Scientists in South Korea shared the results of a diagnostic algorithm, used at their Seoul center for more than a decade, to identify genetic causes in infants with laboratory findings suggestive of intrahepatic cholestasis. The algorithm basically consists of two steps of genetic testing: single-gene testing and a cholestasis gene panel.

Single-gene testing was done when infants showed signs of a specific genetic disorders associated with intrahepatic cholestasis.

For example, infants with cholestasis and facial features characteristic of Alagille were tested for mutations in the JAG1 gene, the disease’s most common cause.

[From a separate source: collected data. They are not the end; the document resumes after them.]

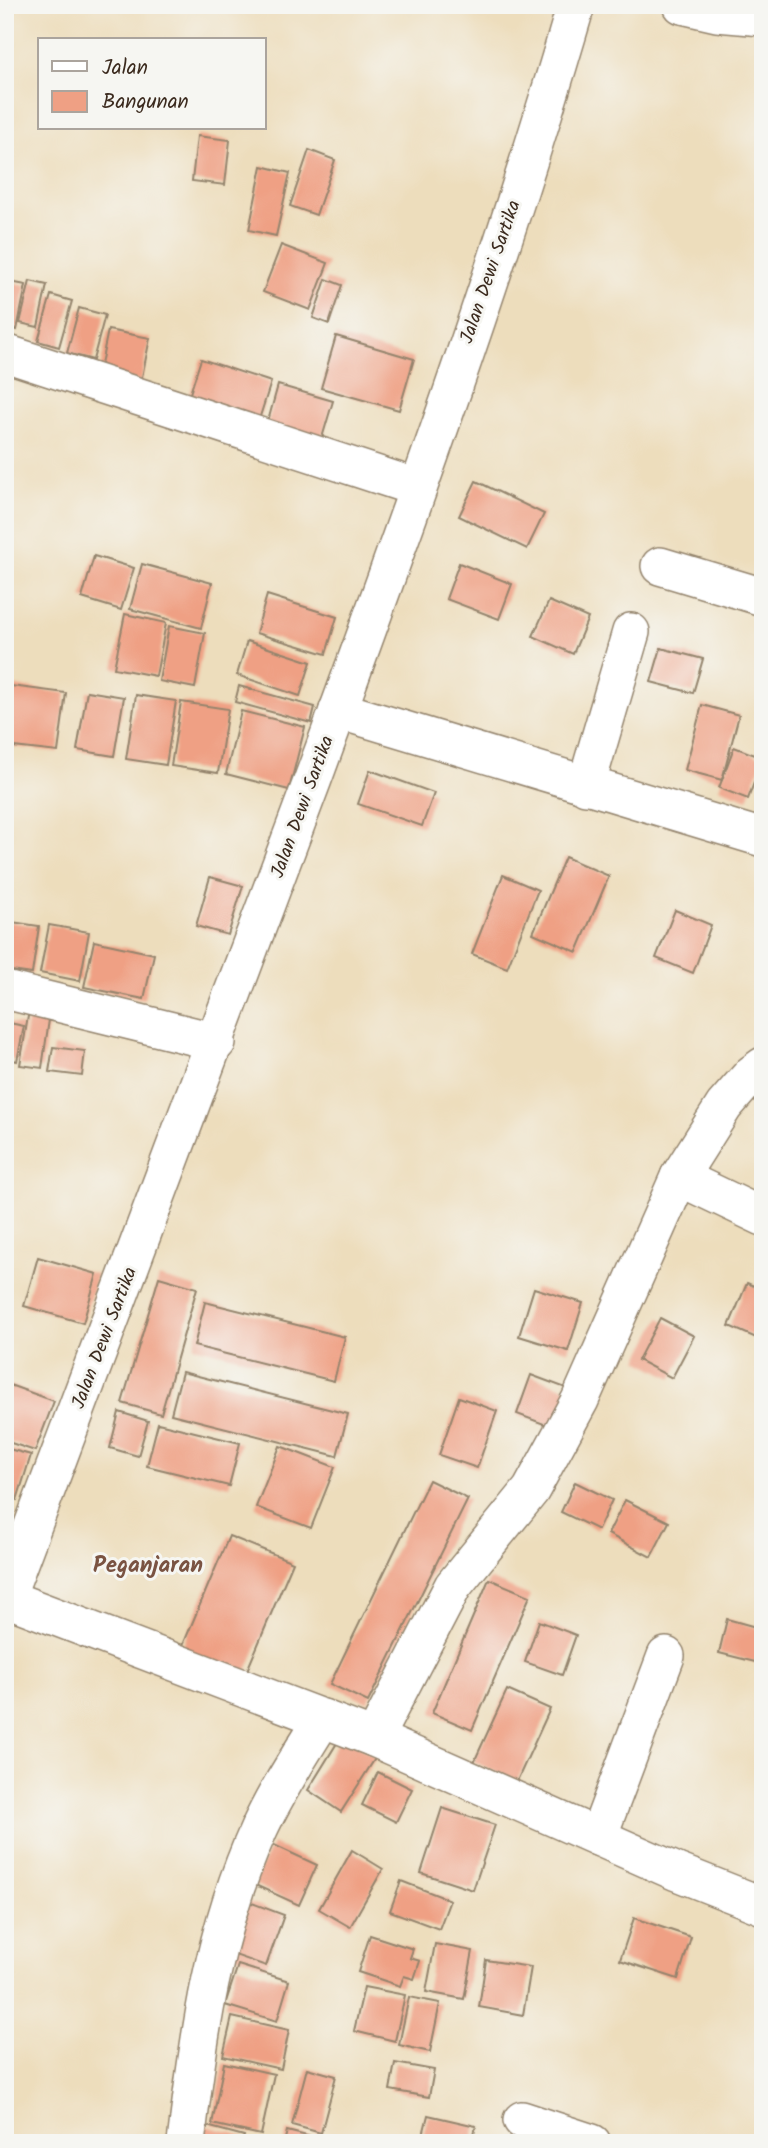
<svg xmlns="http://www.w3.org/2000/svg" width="768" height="2148" viewBox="0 0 768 2148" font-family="Kalam,sans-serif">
<rect width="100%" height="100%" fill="#f6f6f2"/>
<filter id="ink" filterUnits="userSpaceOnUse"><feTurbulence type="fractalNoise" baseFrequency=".0143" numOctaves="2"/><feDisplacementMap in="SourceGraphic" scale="14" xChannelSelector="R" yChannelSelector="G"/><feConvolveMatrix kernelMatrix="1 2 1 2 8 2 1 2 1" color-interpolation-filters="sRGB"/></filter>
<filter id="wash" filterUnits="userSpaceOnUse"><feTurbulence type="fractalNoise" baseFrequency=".00686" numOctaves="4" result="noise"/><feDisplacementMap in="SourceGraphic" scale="28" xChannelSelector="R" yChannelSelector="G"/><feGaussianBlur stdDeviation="1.57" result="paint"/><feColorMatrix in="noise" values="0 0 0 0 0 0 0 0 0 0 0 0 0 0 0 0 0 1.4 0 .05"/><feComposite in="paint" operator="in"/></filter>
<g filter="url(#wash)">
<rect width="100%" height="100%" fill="#edddbc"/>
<g id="blocks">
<g fill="#efa084">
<polygon points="197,136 230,140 225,185 192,181"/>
<polygon points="309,150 335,160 316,215 290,206"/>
<polygon points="262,166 290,173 276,236 249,230"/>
<polygon points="281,245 328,263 310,310 263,292"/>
<polygon points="326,279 342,285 329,324 313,318"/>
<polygon points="5,281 26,285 17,330 5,328"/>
<polygon points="30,281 47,285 38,327 20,323"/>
<polygon points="51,295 72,301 59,347 38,341"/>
<polygon points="79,308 105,315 93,360 67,353"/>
<polygon points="108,330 150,338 141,382 99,374"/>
<polygon points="336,336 414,359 399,410 321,388"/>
<polygon points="201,359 271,382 256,429 186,406"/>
<polygon points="278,385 333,401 319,448 265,432"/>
<polygon points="476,481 544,514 527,549 459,516"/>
<polygon points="94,556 134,568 121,610 82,598"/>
<polygon points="459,563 512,584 499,619 446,599"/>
<polygon points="142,564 212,583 201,628 130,609"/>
<polygon points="267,595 337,617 326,654 256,633"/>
<polygon points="549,601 588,618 573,654 533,636"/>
<polygon points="125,614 166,623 156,676 114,668"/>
<polygon points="169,626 205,633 195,688 159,681"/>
<polygon points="247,641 311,662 300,696 237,675"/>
<polygon points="661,648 703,659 693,693 651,682"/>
<polygon points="11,686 66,693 58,752 5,746"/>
<polygon points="239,686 315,707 311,723 235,702"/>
<polygon points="87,691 124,697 114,756 77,750"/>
<polygon points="136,695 176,701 166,765 126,759"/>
<polygon points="181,702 228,709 218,773 171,766"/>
<polygon points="702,705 739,715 722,780 685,770"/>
<polygon points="241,711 305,727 289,790 226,774"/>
<polygon points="734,747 763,758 748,799 719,788"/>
<polygon points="370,770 434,793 422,826 358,804"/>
<polygon points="565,857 609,876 577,952 533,933"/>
<polygon points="503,875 538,890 507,968 472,954"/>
<polygon points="210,877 243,886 228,935 196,926"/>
<polygon points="675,910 711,925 693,973 656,958"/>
<polygon points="5,921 39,926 32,974 5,970"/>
<polygon points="49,925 89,932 80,981 40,973"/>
<polygon points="94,941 154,954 144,999 84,987"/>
<polygon points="29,1010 50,1013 42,1068 20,1065"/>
<polygon points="5,1022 24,1026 17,1061 5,1058"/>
<polygon points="53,1047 85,1051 82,1076 49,1072"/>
<polygon points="38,1257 97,1274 83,1323 24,1306"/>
<polygon points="159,1277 197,1288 161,1414 122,1403"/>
<polygon points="747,1283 763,1290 763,1341 729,1326"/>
<polygon points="534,1288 583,1303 568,1351 519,1336"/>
<polygon points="205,1302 345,1337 334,1381 194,1346"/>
<polygon points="660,1318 694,1336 672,1378 638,1360"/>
<polygon points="182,1372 348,1414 337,1456 171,1414"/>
<polygon points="531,1375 574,1391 560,1430 517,1414"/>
<polygon points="7,1384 54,1401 35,1451 5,1441"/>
<polygon points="459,1397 497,1411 477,1468 439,1455"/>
<polygon points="119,1412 148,1421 138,1456 110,1448"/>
<polygon points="158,1423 240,1443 229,1486 147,1466"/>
<polygon points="280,1446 335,1467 311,1528 256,1507"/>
<polygon points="5,1448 31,1455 17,1500 5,1496"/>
<polygon points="429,1480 468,1499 368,1702 330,1684"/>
<polygon points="575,1482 612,1500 598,1530 561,1512"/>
<polygon points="625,1500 669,1522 651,1557 608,1534"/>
<polygon points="229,1536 293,1562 243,1680 180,1652"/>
<polygon points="489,1579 530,1596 472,1730 432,1713"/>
<polygon points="727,1619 763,1629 763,1664 719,1653"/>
<polygon points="539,1621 576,1635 562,1675 525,1662"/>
<polygon points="507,1690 550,1709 517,1781 474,1762"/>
<polygon points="342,1735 376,1757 341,1812 308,1790"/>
<polygon points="378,1772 412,1789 396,1822 362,1805"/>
<polygon points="442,1808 495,1825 473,1890 421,1873"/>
<polygon points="272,1844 317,1865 299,1905 253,1884"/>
<polygon points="352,1850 383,1869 350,1927 319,1909"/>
<polygon points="401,1881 450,1900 439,1929 390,1911"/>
<polygon points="244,1900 284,1915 266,1966 226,1952"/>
<polygon points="634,1918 691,1937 678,1979 620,1960"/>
<polygon points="370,1935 413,1949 410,1958 420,1961 414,1979 404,1976 400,1986 358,1972"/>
<polygon points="435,1944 473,1951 464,1999 426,1992"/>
<polygon points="486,1960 531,1967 523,2015 479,2007"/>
<polygon points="238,1965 289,1981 277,2021 225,2005"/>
<polygon points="364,1987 405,1995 395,2041 354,2031"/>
<polygon points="409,1997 440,2003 430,2052 399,2045"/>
<polygon points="232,2017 289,2030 281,2069 223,2056"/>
<polygon points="224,2063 274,2074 261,2135 212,2124"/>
<polygon points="395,2063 434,2070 429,2097 390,2090"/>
<polygon points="307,2068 336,2076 321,2133 292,2125"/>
<polygon points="428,2115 476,2126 472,2143 421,2143"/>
<polygon points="203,2125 244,2136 242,2143 199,2143"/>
<polygon points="287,2131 315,2138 314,2143 284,2143"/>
</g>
</g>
</g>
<g filter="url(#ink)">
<use href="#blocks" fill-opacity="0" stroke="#94846d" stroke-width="2"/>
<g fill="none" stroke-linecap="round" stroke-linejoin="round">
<g stroke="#94846d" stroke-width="40">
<g id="street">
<polyline points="682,5 717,13 763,17"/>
<polyline points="5,353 418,488"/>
<polyline points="660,566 763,597"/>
<polyline points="338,710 763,838"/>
<polyline points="586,786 631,632"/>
<polyline points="5,990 217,1042"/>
<polyline points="679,1177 763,1217"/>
<polyline points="6,1598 374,1738 677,1872 763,1906"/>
<path d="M5 1600C110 1327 212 1053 313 779 407 523 500 267 576 5"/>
<polyline points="374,1738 453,1586 531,1490 580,1400 679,1177 724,1106 752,1074 763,1066"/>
<polyline points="598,1837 666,1656"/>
<polyline points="522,2120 592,2143"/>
<path d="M186 2143C199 2033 213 1930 259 1829 277 1790 301 1754 323 1718"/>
</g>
</g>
<use href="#street" stroke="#fff" stroke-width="37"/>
</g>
</g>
<g text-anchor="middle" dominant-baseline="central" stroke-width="6" stroke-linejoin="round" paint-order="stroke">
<g font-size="19" fill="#3b2a1e" stroke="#f6f6f2">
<text transform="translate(491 272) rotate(-71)">Jalan Dewi Sartika</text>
<text transform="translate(303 807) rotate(-70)">Jalan Dewi Sartika</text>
<text transform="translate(105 1338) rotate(-69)">Jalan Dewi Sartika</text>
</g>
<g font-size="23" font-weight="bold" fill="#7a5342" stroke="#f6f6f2">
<text x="148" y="1566">Peganjaran</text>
</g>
</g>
<rect width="768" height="2148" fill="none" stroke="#f6f6f2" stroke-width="28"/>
<rect x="38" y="38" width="228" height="91" fill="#f6f6f2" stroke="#aba49d" stroke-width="2"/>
<rect x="52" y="61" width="35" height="10" fill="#ffffff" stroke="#aba49d" stroke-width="2"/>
<text x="102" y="74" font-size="21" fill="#3b2a1e">Jalan</text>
<rect x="52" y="91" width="35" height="21" fill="#efa084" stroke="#aba49d" stroke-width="2"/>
<text x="102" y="108" font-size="21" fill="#3b2a1e">Bangunan</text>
</svg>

Those showing NICCD’s hallmark laboratory abnormalities were tested for mutations in the SLC25A13 gene, the cause of NICCD.

“Genetic neonatal cholestasis was initially pre-filtered by performing single-gene testing if there were clinically suspected diseases,” the researchers wrote.

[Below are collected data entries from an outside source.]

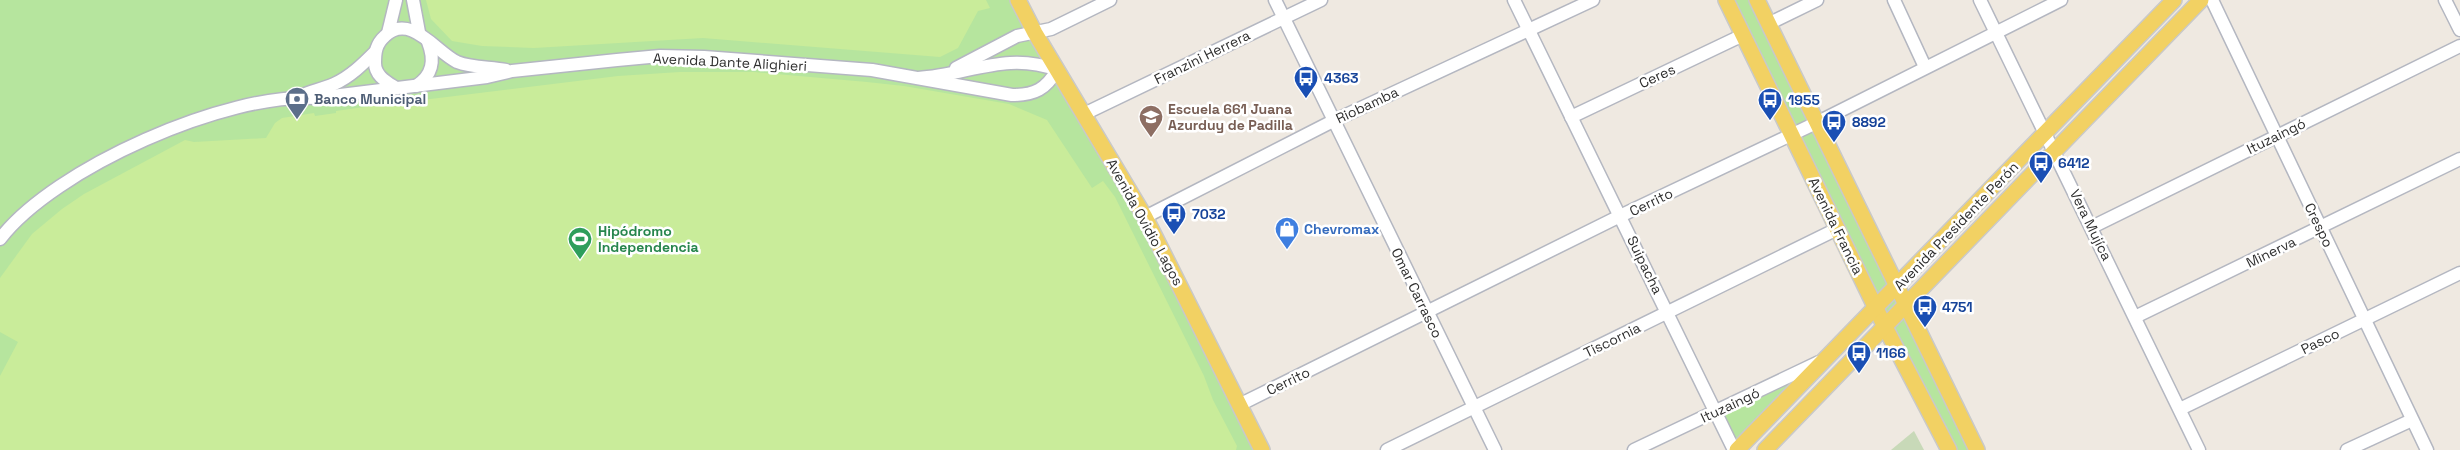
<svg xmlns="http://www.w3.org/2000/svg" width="2460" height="450" font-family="'Space Grotesk',sans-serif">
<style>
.green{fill:#b6e59e}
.cemetery{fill:#c8d9b8}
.pitch{fill:#c9ec9a}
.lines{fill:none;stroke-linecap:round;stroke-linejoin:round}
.minor-casing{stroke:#b4b7c1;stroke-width:15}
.major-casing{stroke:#c9c9c9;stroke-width:18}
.minor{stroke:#fff;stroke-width:12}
.major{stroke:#f2d163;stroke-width:15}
.labels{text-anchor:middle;stroke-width:5;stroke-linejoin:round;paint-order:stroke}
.street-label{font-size:14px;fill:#2e2e2e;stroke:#fff}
.transit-label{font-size:14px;font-weight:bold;fill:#164399;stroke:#fff;text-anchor:start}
.service-label{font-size:14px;font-weight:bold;fill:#4e5e75;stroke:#fff;text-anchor:start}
.education-label{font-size:14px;font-weight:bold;fill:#785e54;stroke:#fff;text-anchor:start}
.shop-label{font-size:14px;font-weight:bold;fill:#366cbe;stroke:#fff;text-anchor:start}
.leisure-label{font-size:14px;font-weight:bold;fill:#27864d;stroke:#fff;text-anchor:start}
</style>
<rect width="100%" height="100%" fill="#efe9e1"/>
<!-- green -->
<g class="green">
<path d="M 0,0 L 1018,0 L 1145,217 L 1262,450 L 0,450 Z"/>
<path d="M 1726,0 L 1757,0 L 1977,450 L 1949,450 Z"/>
<path d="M 1790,382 L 1791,385 L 1736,441 L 1723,417 L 1724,414 Z"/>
</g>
<!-- cemetery -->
<path class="cemetery" d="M 1914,431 L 1924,450 L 1891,450 Z"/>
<!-- pitch -->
<g class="pitch">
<path d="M 426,0 L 986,0 L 990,8 L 978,11 L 958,48 L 940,57 L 703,38 L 534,48 L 482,46 L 452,41 L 431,19 Z"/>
<path d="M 680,72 L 754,72 L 867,82 L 904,86 L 1009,104 L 1047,120 L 1092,188 L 1103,181 L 1115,197 L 1204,376 L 1213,400 L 1237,446 L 1236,450 L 0,450 L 0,376 L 18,342 L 0,332 L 0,278 L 32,234 L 62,209 L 84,194 L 185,140 L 194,142 L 266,138 L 275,123 L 282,118 L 314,113 L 315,116 L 336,113 L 336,111 L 357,108 L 618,76 Z"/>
</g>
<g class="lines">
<defs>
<g id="minor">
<path d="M 413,0 L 419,32"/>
<path d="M 1275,0 L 1495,450"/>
<path d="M 1514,0 L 1734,450"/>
<path d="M 1894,0 L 1925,67"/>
<path d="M 1980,0 L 2199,450"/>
<path d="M 2212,0 L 2427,450"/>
<path d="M 2445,0 L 2460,30"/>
<path d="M 1768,24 L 1817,0"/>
<path d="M 388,33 L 396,0"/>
<path d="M 956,68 L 1017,36 L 1051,29 L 1110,0"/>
<path d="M 416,86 C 433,75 435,60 428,42"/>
<path d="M 396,88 C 387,82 375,76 375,63 C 375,52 376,44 385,36 C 410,12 436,52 457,62 C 472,68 490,67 506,70"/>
<path d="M 300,96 C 311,91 323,89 334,84 C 350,77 363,64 375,52"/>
<path d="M 1084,114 L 1321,0"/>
<path d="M 1571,117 L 1743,35"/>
<path d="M 1145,217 L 1333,121 L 1593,0"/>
<path d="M 2092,227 L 2460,46"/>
<path d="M 0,239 C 54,168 228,92 316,98 L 487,77 L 512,71 L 617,60 L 660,56 L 704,57 L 872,70 L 1012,95 C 1035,95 1046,89 1057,70 C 1007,51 968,75 918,78"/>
<path d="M 2135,317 L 2460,159"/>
<path d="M 1241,404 L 1620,216 L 1816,123 L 2061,0"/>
<path d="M 2180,409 L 2460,273"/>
<path d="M 1387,450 L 1837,229"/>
<path d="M 1634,450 L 1819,362"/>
<path d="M 2347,450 L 2412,420"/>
</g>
<g id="major">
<path d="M 1018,0 L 1035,33 L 1145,217 L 1262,450"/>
<path d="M 1726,0 L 1885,327 L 1949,450"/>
<path d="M 1757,0 L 1977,450"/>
<path d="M 1737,450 L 2174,0"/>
<path d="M 1765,450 L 2201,0"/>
</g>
</defs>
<!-- minor casing -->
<use href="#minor" class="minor-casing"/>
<!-- major casing -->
<use href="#major" class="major-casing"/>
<!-- minor -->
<use href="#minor" class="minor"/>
<!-- major -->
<use href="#major" class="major"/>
</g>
<!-- icons -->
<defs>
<symbol id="bus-pin" viewBox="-11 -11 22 30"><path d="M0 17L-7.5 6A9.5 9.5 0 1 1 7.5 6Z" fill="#1a4fb4" stroke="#fff"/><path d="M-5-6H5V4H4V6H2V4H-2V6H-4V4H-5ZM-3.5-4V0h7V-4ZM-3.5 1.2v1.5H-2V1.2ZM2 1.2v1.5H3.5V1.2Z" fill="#fff"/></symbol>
<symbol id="bank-pin" viewBox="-11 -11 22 30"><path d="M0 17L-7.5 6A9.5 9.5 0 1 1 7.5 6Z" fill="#5c6f8a" stroke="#fff"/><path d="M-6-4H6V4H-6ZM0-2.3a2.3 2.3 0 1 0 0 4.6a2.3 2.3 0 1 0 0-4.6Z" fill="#fff"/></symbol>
<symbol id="school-pin" viewBox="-11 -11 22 30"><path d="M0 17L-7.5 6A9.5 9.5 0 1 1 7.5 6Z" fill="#8d6e63" stroke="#fff"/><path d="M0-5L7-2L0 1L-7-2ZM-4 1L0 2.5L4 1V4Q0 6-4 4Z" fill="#fff"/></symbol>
<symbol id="shop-pin" viewBox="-11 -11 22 30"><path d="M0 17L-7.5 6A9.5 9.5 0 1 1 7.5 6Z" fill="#3f7fe0" stroke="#fff"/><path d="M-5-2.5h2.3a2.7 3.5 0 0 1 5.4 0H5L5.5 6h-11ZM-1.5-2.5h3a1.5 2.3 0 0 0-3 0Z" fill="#fff"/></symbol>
<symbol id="stadium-pin" viewBox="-11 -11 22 30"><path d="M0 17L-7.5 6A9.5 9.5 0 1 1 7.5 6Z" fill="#2e9e5b" stroke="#fff"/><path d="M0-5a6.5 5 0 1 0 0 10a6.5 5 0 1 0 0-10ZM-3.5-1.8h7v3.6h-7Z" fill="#fff"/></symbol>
</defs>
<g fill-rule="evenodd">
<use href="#bus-pin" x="1292" y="64" width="28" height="38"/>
<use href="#bank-pin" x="283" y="85" width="28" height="38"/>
<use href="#bus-pin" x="1756" y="86" width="28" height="38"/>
<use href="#school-pin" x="1137" y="103" width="28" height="38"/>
<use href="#bus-pin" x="1820" y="108" width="28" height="38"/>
<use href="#bus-pin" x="2027" y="149" width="28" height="38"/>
<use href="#bus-pin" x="1160" y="200" width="28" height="38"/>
<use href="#shop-pin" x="1273" y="215" width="28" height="38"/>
<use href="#stadium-pin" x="566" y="225" width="28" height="38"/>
<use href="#bus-pin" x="1911" y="293" width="28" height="38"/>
<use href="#bus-pin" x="1845" y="339" width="28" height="38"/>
</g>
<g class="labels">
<!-- street labels -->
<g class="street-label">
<text transform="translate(1202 57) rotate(-26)" y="5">Franzini Herrera</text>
<text transform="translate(730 62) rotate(3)" y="5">Avenida Dante Alighieri</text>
<text transform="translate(1657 76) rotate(-25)" y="5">Ceres</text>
<text transform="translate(1367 105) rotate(-25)" y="5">Riobamba</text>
<text transform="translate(2276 136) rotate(-26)" y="5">Ituzaingó</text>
<text transform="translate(1651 202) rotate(-26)" y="5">Cerrito</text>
<text transform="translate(1145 222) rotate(61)" y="5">Avenida Ovidio Lagos</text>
<text transform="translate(2091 225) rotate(64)" y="5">Vera Mujíca</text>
<text transform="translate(2319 225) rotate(64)" y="5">Crespo</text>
<text transform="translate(1836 226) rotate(64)" y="5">Avenida Francia</text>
<text transform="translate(1956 226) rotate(-46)" y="5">Avenida Presidente Perón</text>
<text transform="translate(2271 252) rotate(-26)" y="5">Minerva</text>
<text transform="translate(1645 265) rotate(64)" y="5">Suipacha</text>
<text transform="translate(1417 293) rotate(64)" y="5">Omar Carrasco</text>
<text transform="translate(1612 340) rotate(-26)" y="5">Tiscornia</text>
<text transform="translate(2320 341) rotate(-26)" y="5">Pasco</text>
<text transform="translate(1288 381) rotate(-26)" y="5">Cerrito</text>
<text transform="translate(1730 405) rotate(-25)" y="5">Ituzaingó</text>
</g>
<!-- transit labels -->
<g class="transit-label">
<text x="1324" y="83">4363</text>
<text x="1788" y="105">1955</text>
<text x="1852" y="127">8892</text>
<text x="2058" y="168">6412</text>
<text x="1192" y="219">7032</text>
<text x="1942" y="312">4751</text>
<text x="1876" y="358">1166</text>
</g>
<!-- service labels -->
<g class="service-label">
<text x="314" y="104">Banco Municipal</text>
</g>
<!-- education labels -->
<g class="education-label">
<text x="1168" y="114">Escuela 661 Juana<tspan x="1168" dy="16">Azurduy de Padilla</tspan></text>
</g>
<!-- shop labels -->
<g class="shop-label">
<text x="1304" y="234">Chevromax</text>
</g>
<!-- leisure labels -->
<g class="leisure-label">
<text x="598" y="236">Hipódromo<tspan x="598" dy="16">Independencia</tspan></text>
</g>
</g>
</svg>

If infants lacked obvious signs of a specific disorder, or if single-gene testing was inconclusive, they then underwent gene panel testing, simultaneously screening for mutations in 34 genes that have been linked to newborn intrahepatic cholestasis.

16 noted mutations, all likely disease-causing, were previously unidentified

Between 2010 and 2021, a total of 148 babies (97 boys and 51 girls) with intrahepatic cholestasis at Seoul National University Hospital underwent this series of genetic testing.

Genetic disorders were diagnosed in 49 infants (33.1%): 34 through single-gene testing, 14 with gene panel testing, and one via a more comprehensive approach that screens all of a person’s genes, when gene panel testing came back negative.

Diagnoses with single-gene testing were achieved faster than with gene panel testing (six to eight weeks vs. eight to 12 weeks).

The most common genetic causes of intrahepatic cholestasis were Alagille syndrome and NICCD, each diagnosed in 14 patients (28.6%). Of note, 16 of the mutations identified by the screening procedures had not been reported before, although they were all determined to be definitively or likely disease-causing.

The cause of cholestasis, whether genetic or not, remained unknown for 72 infants (48.6%).

“This is the first study to analyze the clinical applications of single-gene testing and [screen panel testing] in patients with neonatal intrahepatic cholestasis and to develop a diagnostic algorithm for the disease in Asia,” the researchers wrote.

In it, “we present an effective diagnostic algorithm for neonatal intrahepatic cholestasis,” showing that single-gene testing and gene panel testing “are important and complementary tools for the diagnosis of genetic neonatal cholestasis,” they added.

“Our study can also serve as a benchmark in developing a well-established diagnostic algorithm for each region,” the team concluded.